Nutter, speaking at a memorial for fallen police officers and firefighters Wednesday afternoon, responded this way:
"Anyone who is not smart enough to ask him to stay is probably not smart enough to lead the city."
Julia Terruso, Inquirer Staff Writer
With 13 days until the election, more political ads are hitting the airwaves.
Nelson Diaz became one of the last mayoral candidates to air an ad, which his campaign described as a “six-figure buy” running on city broadcast stations through Election Day.
Real estate developer Allan Domb doubled the contribution limits in the Council at-large race by contributing at least $250,000 of his own money or assets to his campaign.
The Board of Ethics released an advisory noting that contribution limits for all at-large candidates are now doubled.
Effective May 1, the new contributions permitted are $5,800 for individuals and $23,000 for political committees an unincorporated business organizations.
Claudia Vargas @InqCVargas
Real estate tax collection has declined in Philadelphia for the second year in a row, starving the school district of at least $12 million.
As of March 31, the end of the third quarter, the city had collected $1.09 billion in property taxes. That’s a decline of $21 million from 2013 year-to-date collection of $1.11 billion, City Controller Alan Butkovitz said Monday.
The controller said that he didn’t know why there would be a further drop in tax collection again this year.
The Philadelphia Bar Association released its second and final round of recommendations, Tuesday for city judicial elections, though some candidates have since withdrawn from the race.

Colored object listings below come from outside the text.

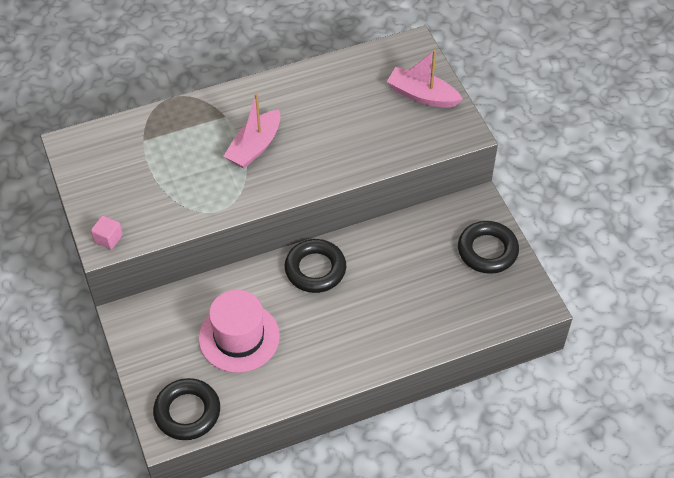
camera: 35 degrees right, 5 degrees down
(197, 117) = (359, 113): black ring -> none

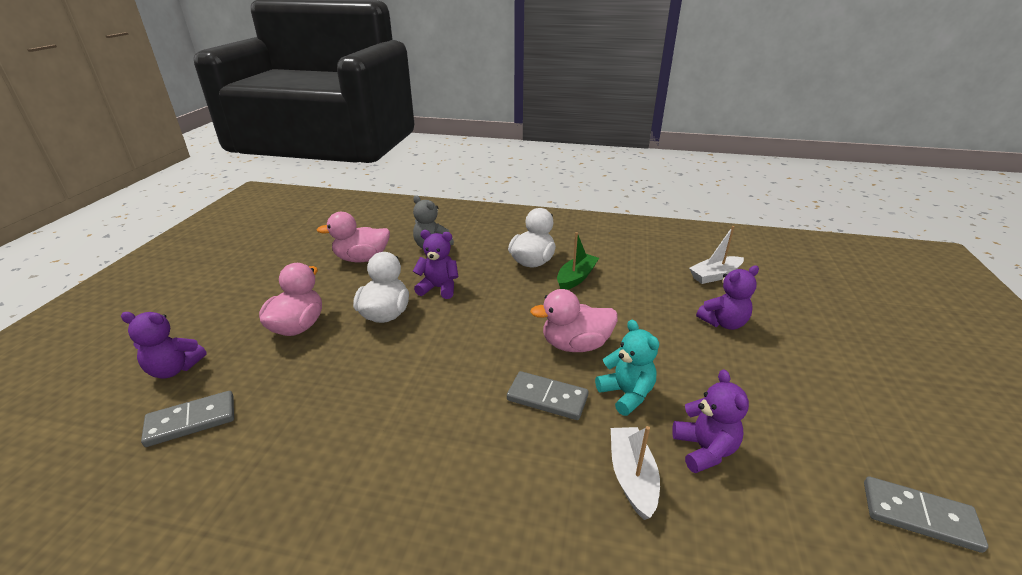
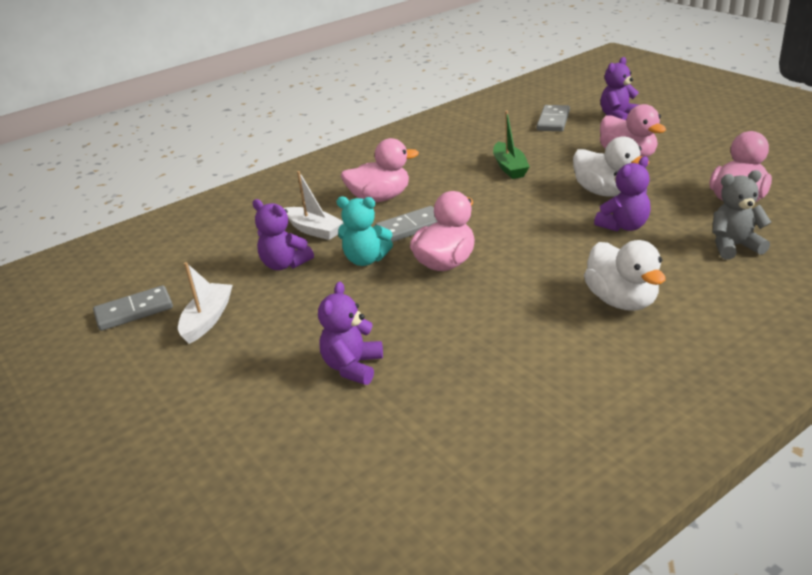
camera: 135 degrees right, 0 degrees up
(514, 465) = (380, 198): none -> pink duck
(576, 278) = (550, 315): green boat -> green boat (509, 167)
(715, 275) = (424, 432): white boat -> white boat (207, 319)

This year Philadelphia has a record high number of bench vacancies – 12 open spots on the Court of Common Pleas and three on the municipal court. The opportunity drew more than 90 candidates to file paperwork to run for the two benches in March.
With minimal requirements: You must be 21, a Philadelphia resident and a licensed attorney; a $176,572 paycheck and a random process for picking the order names appear on the ballot, it’s an enticing gig to go for.
The Greater Philadelphia Chamber of Commerce announced its list of endorsed candidates for City Council this morning, backing all but two incumbents in the contested races.
For the at-large contests, the chamber backed incumbents Ed Neilson and Blondell Reynolds Brown and endorsed challengers, developer, Allan Domb; former Reading Terminal Market chief, Paul Steinke and former city council aide, Derek Green.
Claudia Vargas @InqCVargas
Philadelphia’s severely underfunded pension fund mailed out $31 million in retiree bonuses on Friday.
Next year, the pension board will mail out another set of checks worth about the same, for a total of $62 million in pension bonuses, city officials said Friday.
The bonuses are part of a deal that mayoral candidate James Kenney struck as a city councilman and one for which he has been criticized.